The United Nations Children’s Fund (UNICEF) also warned at the time that the measure could lead to more deaths, due to its long-term consequences on the health system, not only by reducing women’s ability to earn an income but also by restricting adequate prenatal and maternal care.


The decision, approved by the group’s supreme leader, closed the doors of the few educational institutions that remained open to female education in the country.


The fundamentalists had already closed the doors of universities to female students in December 2022, which led many to seek education at these institutes to continue their studies and try to increase their chances of getting a job, which is also made more difficult by the restrictions.

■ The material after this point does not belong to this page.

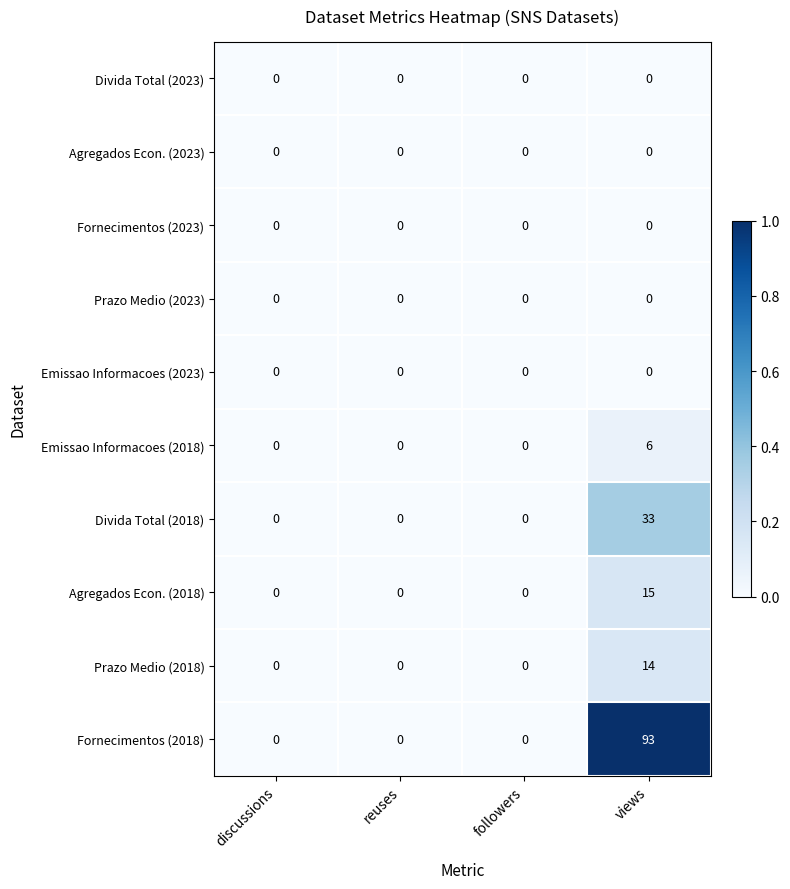

Which series has the largest total across all categories?

Fornecimentos (2018)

The Taliban enacted the so-called “Law for the Propagation of Virtue and Prevention of Vice” in August, institutionalizing discrimination against women and extending restrictions, including a “law of silence” that stipulates that women’s voices may only be heard “in cases of necessity.”


The Taliban leader also recently issued a decree banning the opening of new windows in buildings that overlook other homes where women may be living.


“Anyone who builds a structure where the neighboring house is within a street distance shall not install windows facing the neighbor's house from which the courtyard or areas where women may sit or move are visible,” the law states.


As for existing windows that overlook neighboring properties, those that are at least the height of a person must be bricked up or covered.